The Euthanasia Prevention Coalition and EPC-B.C. have intervener status in the case and will argue against decriminalizing assisted suicide. Boulva wrote that COLF “fully supports” their intervention and “invites all Canadians concerned about the perils of euthanasia to sign the EPC’s petition urging the Attorney General to take whatever measures he can to prevent euthanasia and assisted suicide from becoming legal in our great country.”

“Concerns about safety, security and equality of people with disabilities and seniors will be central to the arguments advanced by EPC before the court, as will concerns about medical ethics and the proposed change in the doctor-patient relationship,” said EPC legal counsel Hugh Scher in a statement.

“I see elder abuse in my practice, often perpetrated by family members and caregivers,” said EPC-BC chair Dr. Will Johnston, a family doctor, in a statement. “A desire for money or an inheritance is typical.

“Under current law, abusers take their victims to the bank and to the lawyer for a new will. With legal assisted suicide, the next stop would be the doctor’s office for a lethal prescription. How are we going to detect victimization when we can’t do it now?”

Schadenberg said he finds it “very scary” that pro-euthanasia and assisted suicide advocates are pressing the courts to treat these as medical issues, undermining the Criminal Code protections for vulnerable disabled people, those seriously ill, those who are deeply depressed and frail elderly people.

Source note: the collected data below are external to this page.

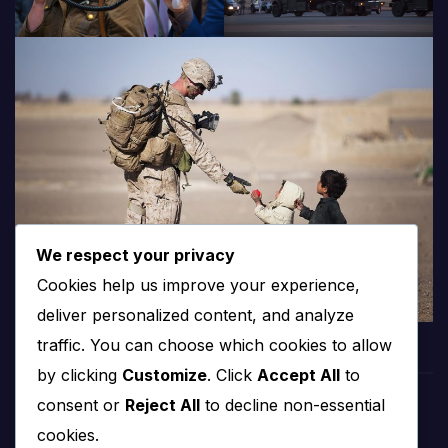
We respect your privacy
Cookies help us improve your experience,
deliver personalized content, and analyze
traffic. You can choose which cookies to allow
by clicking
Customize
. Click
Accept All
to
consent or
Reject All
to decline non-essential
PROTV
cookies.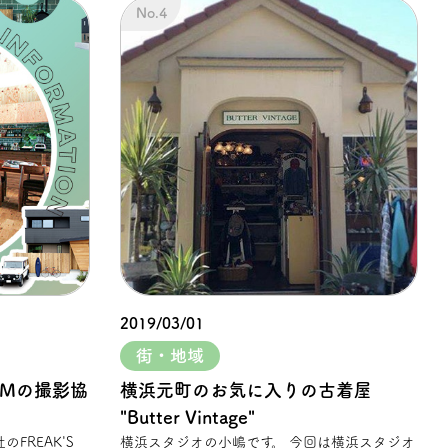
2019/03/01
街・地域
CMの撮影協
横浜元町のお気に入りの古着屋
"Butter Vintage"
横浜スタジオの小嶋です。 今回は横浜スタジオ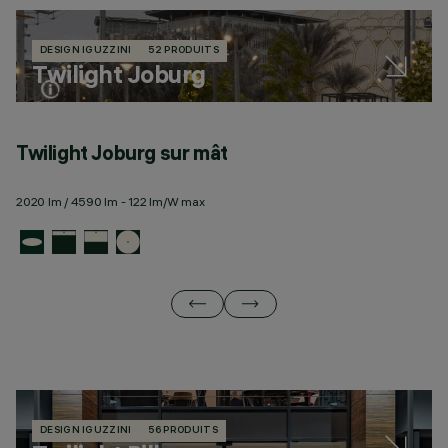
DESIGN IGUZZINI
52 PRODUITS
Twilight Joburg
Twilight Joburg sur mât
T
2020 lm / 4590 lm - 122 lm/W max
23
DESIGN IGUZZINI
56 PRODUITS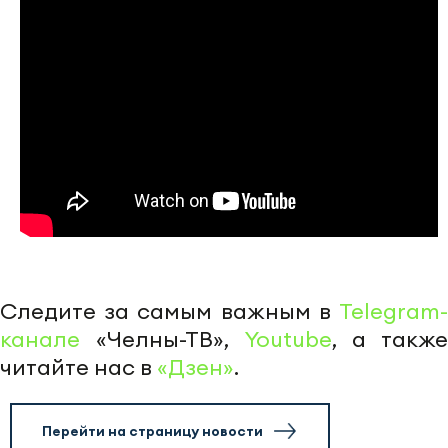
Следите за самым важным в
Telegram-
канале
«Челны-ТВ»,
Youtube
, а также
читайте нас в
«Дзен»
.
Перейти на страницу новости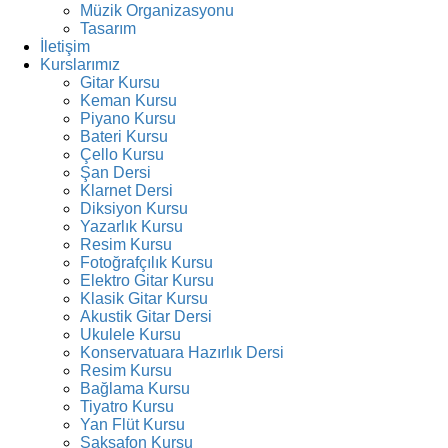
Müzik Organizasyonu
Tasarım
İletişim
Kurslarımız
Gitar Kursu
Keman Kursu
Piyano Kursu
Bateri Kursu
Çello Kursu
Şan Dersi
Klarnet Dersi
Diksiyon Kursu
Yazarlık Kursu
Resim Kursu
Fotoğrafçılık Kursu
Elektro Gitar Kursu
Klasik Gitar Kursu
Akustik Gitar Dersi
Ukulele Kursu
Konservatuara Hazırlık Dersi
Resim Kursu
Bağlama Kursu
Tiyatro Kursu
Yan Flüt Kursu
Saksafon Kursu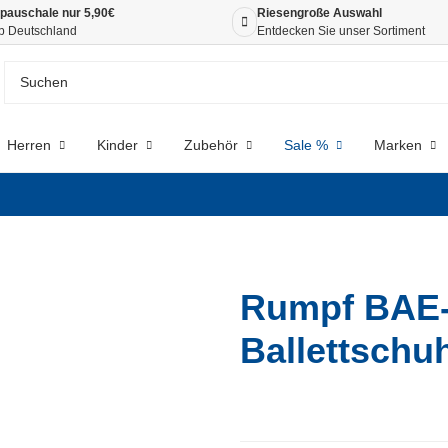
pauschale nur 5,90€
Riesengroße Auswahl
b Deutschland
Entdecken Sie unser Sortiment
Herren
Kinder
Zubehör
Sale %
Marken
Rumpf BAE-
Ballettschuh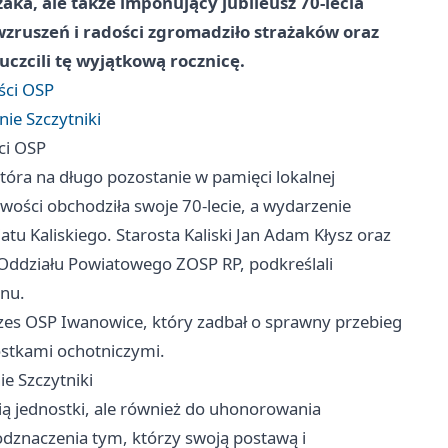
aka, ale także imponujący jubileusz 70-lecia
wzruszeń i radości zgromadziło strażaków oraz
czcili tę wyjątkową rocznicę.
ści OSP
ie Szczytniki
ci OSP
która na długo pozostanie w pamięci lokalnej
owości obchodziła swoje 70-lecie, a wydarzenie
atu Kaliskiego. Starosta Kaliski Jan Adam Kłysz oraz
 Oddziału Powiatowego ZOSP RP, podkreślali
onu.
ezes OSP Iwanowice, który zadbał o sprawny przebieg
ostkami ochotniczymi.
e Szczytniki
rią jednostki, ale również do uhonorowania
dznaczenia tym, którzy swoją postawą i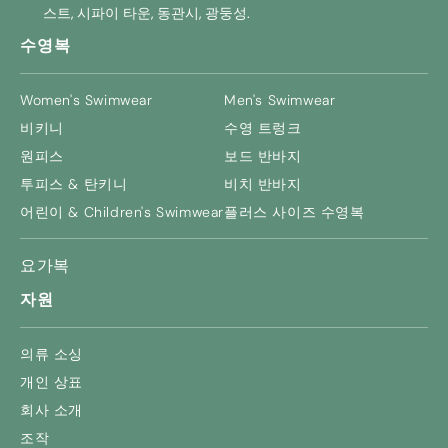
스트, 시파이 타운, 동관시, 광둥성.
수영복
Women's Swimwear
Men's Swimwear
비키니
수영 트렁크
원피스
보드 반바지
투피스 & 탄키니
비치 반바지
어린이 &
Children's Swimwear
플러스 사이즈 수영복
요가복
자원
의류 소싱
개인 상표
회사 소개
조작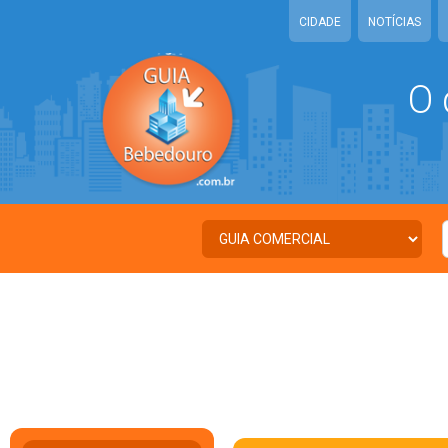
CIDADE
NOTÍCIAS
O 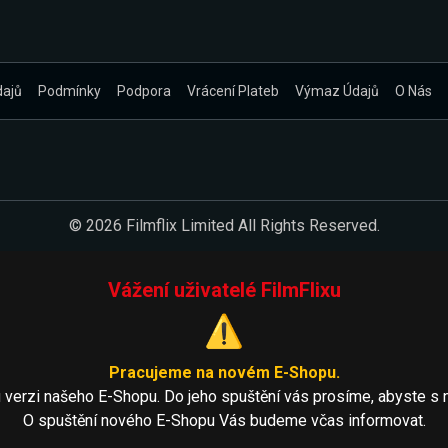
dajů
Podmínky
Podpora
Vrácení Plateb
Výmaz Údajů
O Nás
© 2026 Filmflix Limited All Rights Reserved.
Vážení uživatelé FilmFlixu
⚠️
Pracujeme na novém E-Shopu.
 verzi našeho E-Shopu. Do jeho spuštění vás prosíme, abyste s 
O spuštění nového E-Shopu Vás budeme včas informovat.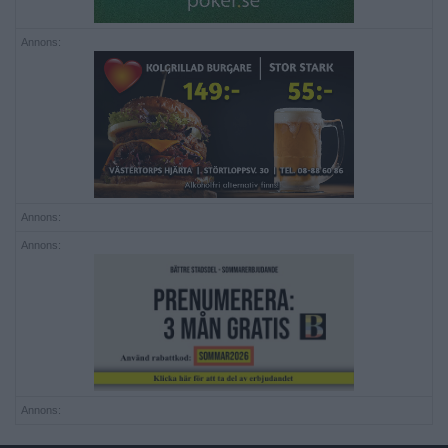
Annons:
Annons:
Annons:
Annons: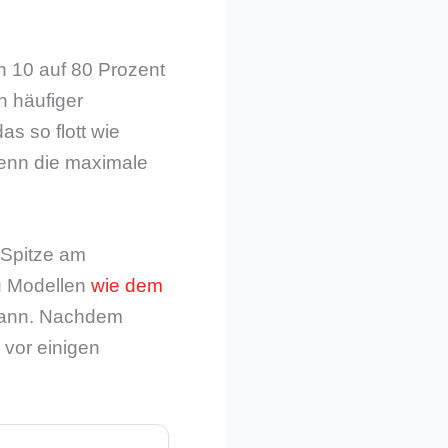
n 10 auf 80 Prozent
n häufiger
s so flott wie
denn die maximale
 Spitze am
zu Modellen
wie dem
 kann. Nachdem
vor einigen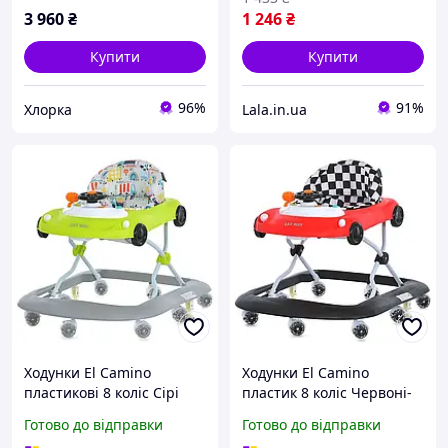
3 960
₴
1 246
₴
Купити
Купити
96%
91%
Хлорка
Lala.in.ua
Ходунки El Camino
Ходунки El Camino
пластикові 8 коліс Сірі
пластик 8 коліс Червоні-
Зелені з музикою та
Чорні з музикою та
Готово до відправки
Готово до відправки
стопором безпеки
стопорами безпеки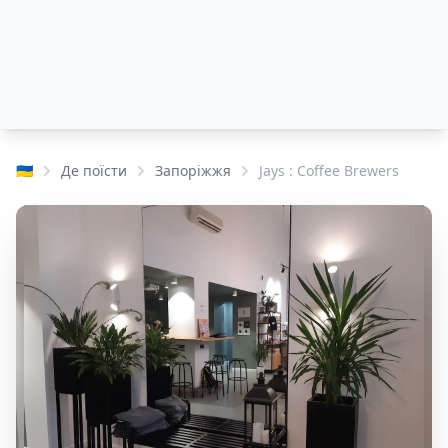
🇺🇦
Де поїсти
Запоріжжя
Jays : Coffee Brewers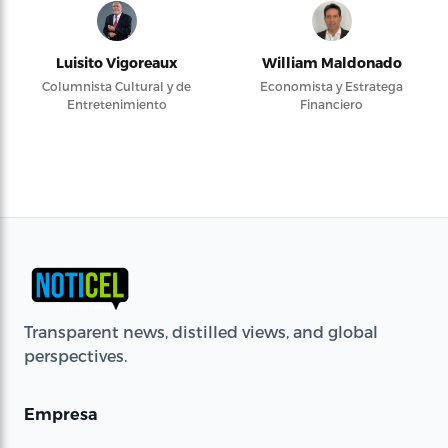
Luisito Vigoreaux
William Maldonado
Columnista Cultural y de
Economista y Estratega
Entretenimiento
Financiero
Transparent news, distilled views, and global
perspectives.
Empresa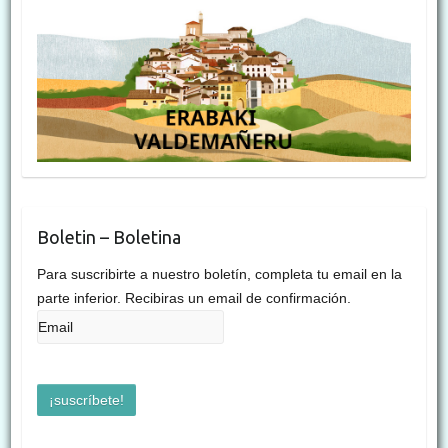
Boletin – Boletina
Para suscribirte a nuestro boletín, completa tu email en la
parte inferior. Recibiras un email de confirmación.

A case has also been filed in Trois Rivières, Que., by Ginette Leblanc who has ALS (Amyotrophic lateral sclerosis), the same disease that prompted Sue Rodriguez to take her battle for a legal assisted suicide to the Supreme Court of Canada 20 years ago. After losing the case, Rodriguez found someone to help her end her life. No one has ever been charged in her death.

Schadenberg said the Leblanc case could go ahead in December, but the Leblanc and Carter cases may join if one of them goes to the Supreme Court of Canada.

The EPC warns the Carter case would not only legalize assisted suicide, but also euthanasia, while the LeBlanc case, which is more similar to Rodriguez, would only affect the law against assisted suicide.